Neither TSX Venture Exchange nor its Regulation Services Provider (as that term is defined in policies of the TSX Venture Exchange) accepts responsibility for the adequacy or accuracy of this release.

 

Disclaimer for Forward-Looking Information

This release includes forward-looking statements regarding Vault, and the Company’s exploration Projects, which may include, but is not limited to, statements with respect to the completion of the acquisition of the exploration Projects, and the ability to obtain regulatory approvals, and other factors. Often, but not always, Forward-looking statements can be identified by the use of words such as "plans", "is expected", "expects", "scheduled", "intends", "contemplates", "anticipates", "believes", "proposes", "estimates" or variations of such words and phrases, or state that certain actions, events or results "may", "could", "would", "might" or "will" be taken, occur or be achieved. Such statements are based on the current expectations of the management of each entity. The forward-looking events and circumstances discussed in this release, including completion of the acquisition of the Letain Project, may not occur by certain specified dates or at all and could differ materially as a result of known and unknown risk factors and uncertainties affecting the Company, including the risk that VAULT may not obtain all requisite approvals for the acquisition, including the approval of the TSXV, risks of the resource industry, failure to obtain any other required regulatory approvals, economic factors, any estimated amounts, timing of the acquisition and requited payments, the equity markets generally and risks associated with growth, exploration and development.
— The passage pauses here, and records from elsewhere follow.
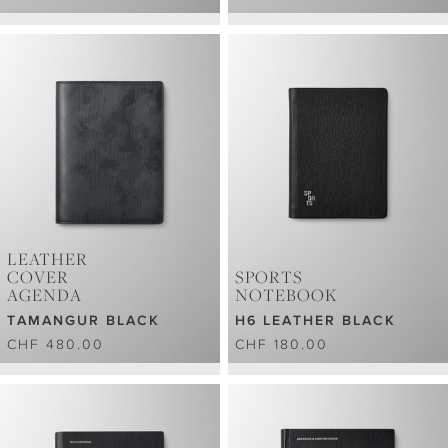
LEATHER
COVER
SPORTS
AGENDA
NOTEBOOK
TAMANGUR BLACK
H6 LEATHER BLACK
CHF 480.00
CHF 180.00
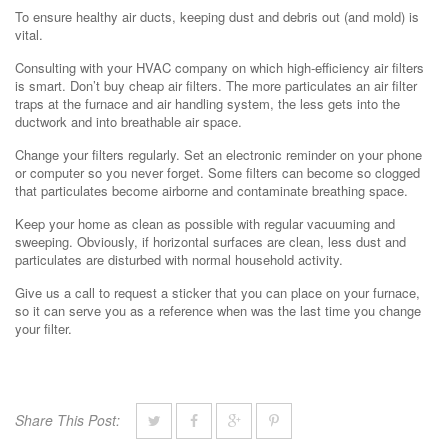
To ensure healthy air ducts, keeping dust and debris out (and mold) is
vital.
Consulting with your HVAC company on which high-efficiency air filters
is smart. Don’t buy cheap air filters. The more particulates an air filter
traps at the furnace and air handling system, the less gets into the
ductwork and into breathable air space.
Change your filters regularly. Set an electronic reminder on your phone
or computer so you never forget. Some filters can become so clogged
that particulates become airborne and contaminate breathing space.
Keep your home as clean as possible with regular vacuuming and
sweeping. Obviously, if horizontal surfaces are clean, less dust and
particulates are disturbed with normal household activity.
Give us a call to request a sticker that you can place on your furnace,
so it can serve you as a reference when was the last time you change
your filter.
Share This Post:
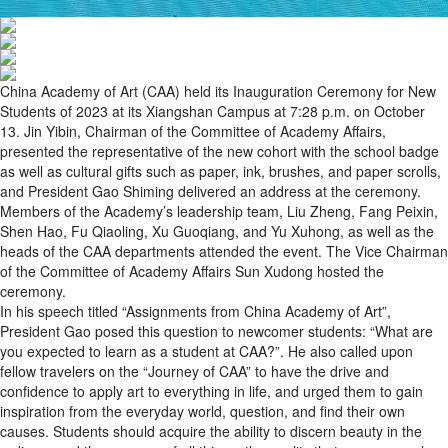
China Academy of Art (CAA) held its Inauguration Ceremony for New
Students of 2023 at its Xiangshan Campus at 7:28 p.m. on October
13. Jin Yibin, Chairman of the Committee of Academy Affairs,
presented the representative of the new cohort with the school badge
as well as cultural gifts such as paper, ink, brushes, and paper scrolls,
and President Gao Shiming delivered an address at the ceremony.
Members of the Academy’s leadership team, Liu Zheng, Fang Peixin,
Shen Hao, Fu Qiaoling, Xu Guoqiang, and Yu Xuhong, as well as the
heads of the CAA departments attended the event. The Vice Chairman
of the Committee of Academy Affairs Sun Xudong hosted the
ceremony.
In his speech titled “Assignments from China Academy of Art”,
President Gao posed this question to newcomer students: “What are
you expected to learn as a student at CAA?”. He also called upon
fellow travelers on the “Journey of CAA” to have the drive and
confidence to apply art to everything in life, and urged them to gain
inspiration from the everyday world, question, and find their own
causes. Students should acquire the ability to discern beauty in the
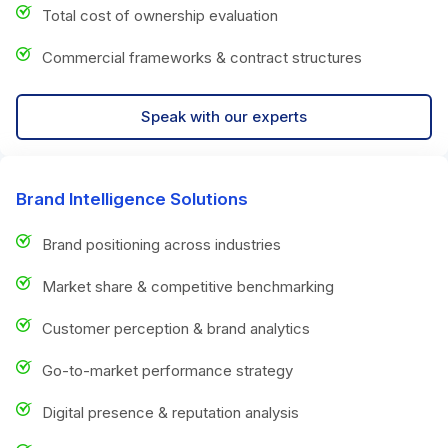
Total cost of ownership evaluation
Commercial frameworks & contract structures
Speak with our experts
Brand Intelligence Solutions
Brand positioning across industries
Market share & competitive benchmarking
Customer perception & brand analytics
Go-to-market performance strategy
Digital presence & reputation analysis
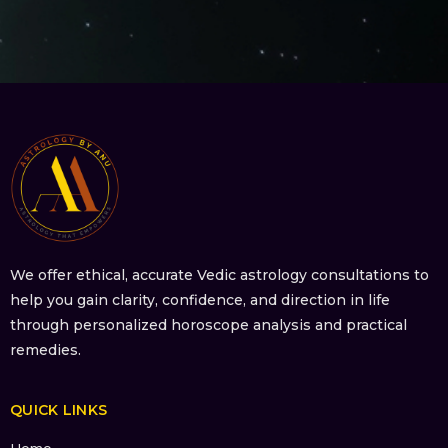
We offer ethical, accurate Vedic astrology consultations to
help you gain clarity, confidence, and direction in life
through personalized horoscope analysis and practical
remedies.
QUICK LINKS
Home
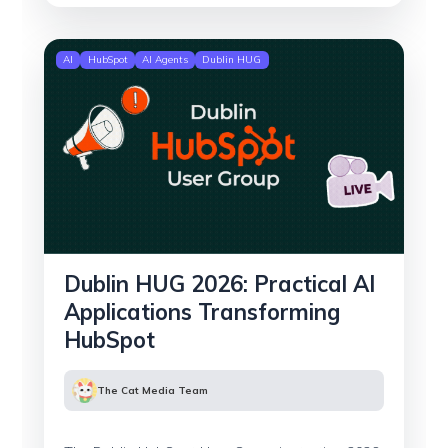
AI
HubSpot
AI Agents
Dublin HUG
Dublin HUG 2026: Practical AI
Applications Transforming
HubSpot
The Cat Media Team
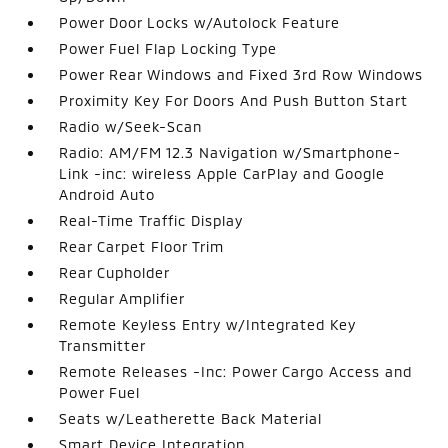
Power Door Locks w/Autolock Feature
Power Fuel Flap Locking Type
Power Rear Windows and Fixed 3rd Row Windows
Proximity Key For Doors And Push Button Start
Radio w/Seek-Scan
Radio: AM/FM 12.3 Navigation w/Smartphone-
Link -inc: wireless Apple CarPlay and Google
Android Auto
Real-Time Traffic Display
Rear Carpet Floor Trim
Rear Cupholder
Regular Amplifier
Remote Keyless Entry w/Integrated Key
Transmitter
Remote Releases -Inc: Power Cargo Access and
Power Fuel
Seats w/Leatherette Back Material
Smart Device Integration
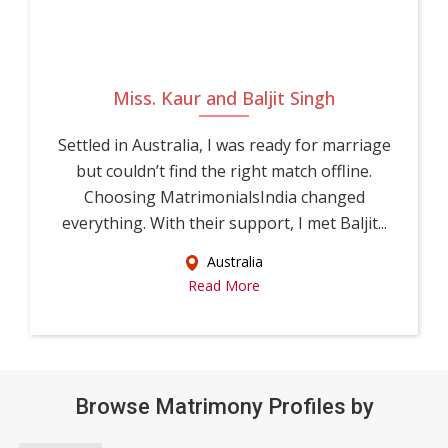
Miss. Kaur and Baljit Singh
Settled in Australia, I was ready for marriage
but couldn’t find the right match offline.
Choosing MatrimonialsIndia changed
everything. With their support, I met Baljit...
Australia
Read More
Browse Matrimony Profiles by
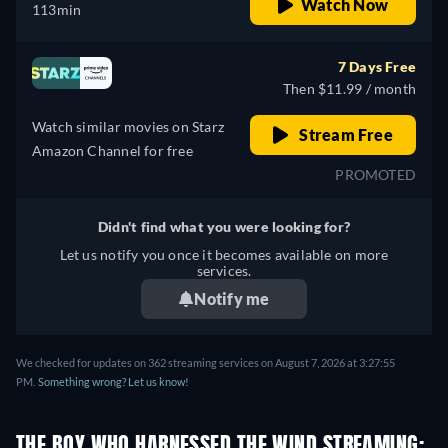
Watch Now
113min
7 Days Free
Then $11.99 / month
Watch similar movies on Starz
Stream Free
Amazon Channel for free
PROMOTED
Didn't find what you were looking for?
Let us notify you once it becomes available on more
services.
Notify me
We checked for updates on 362 streaming services on August 7, 2026 at 3:27:55
PM.
Something wrong? Let us know!
THE BOY WHO HARNESSED THE WIND STREAMING:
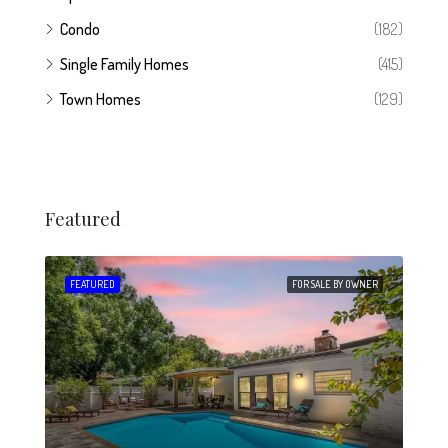
Condo
(182)
Single Family Homes
(415)
Town Homes
(129)
Featured
 SALE
FEATURED
FOR SALE BY OWNER
FEA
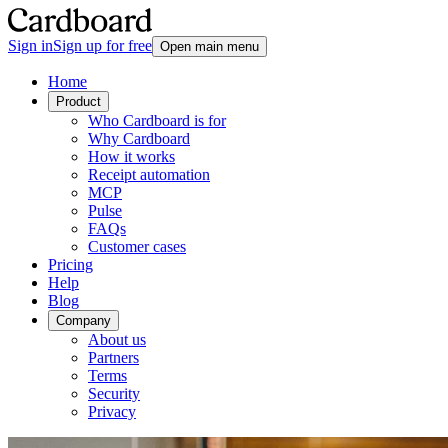
Sign in
Sign up for free
Open main menu
Home
Product
Who Cardboard is for
Why Cardboard
How it works
Receipt automation
MCP
Pulse
FAQs
Customer cases
Pricing
Help
Blog
Company
About us
Partners
Terms
Security
Privacy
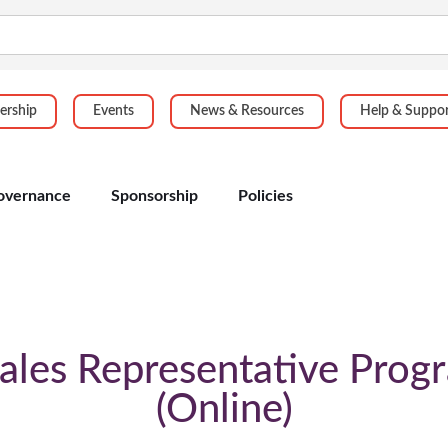
rship
Events
News & Resources
Help & Suppo
overnance
Sponsorship
Policies
ales Representative Prog
Online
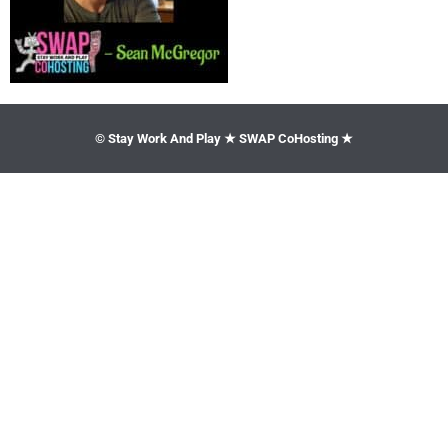
© Stay Work And Play ★ SWAP CoHosting ★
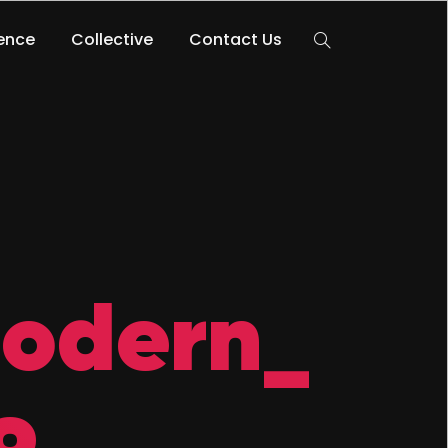
lence
Collective
Contact Us
Modern_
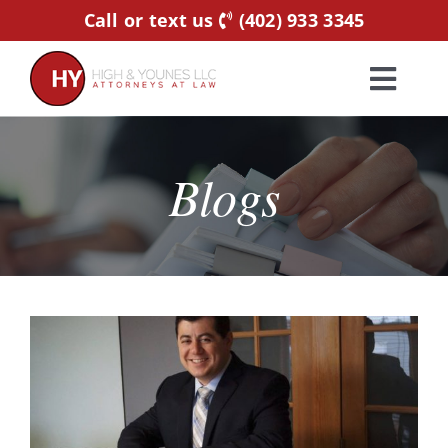
Skip
Call or text us
(402) 933 3345
to
content
Toggl
Navig
Home
Blogs
Practice Areas
Attorneys
About Us
Resources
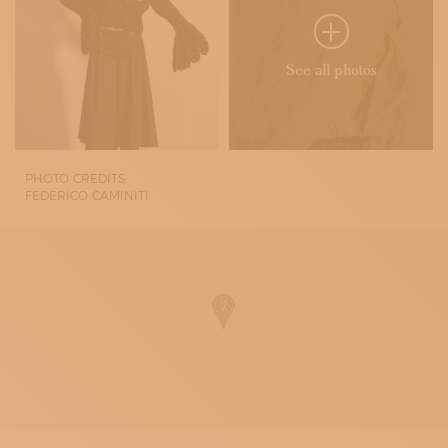
See all photos
PHOTO CREDITS:
FEDERICO CAMINITI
Although VAULT has attempted to identify important factors that could cause actual actions, events or results to differ materially from those described in forward-looking statements, there may be other factors that cause actions, events or results to differ from those anticipated, estimated or intended. No forward-looking statement can be guaranteed. Except as required by applicable securities laws, forward-looking statements speak only as of the date on which they are made VAULT undertaked no obligation to publicly update or revise any forward-looking statement, whether as a result of new information, future events, or otherwise.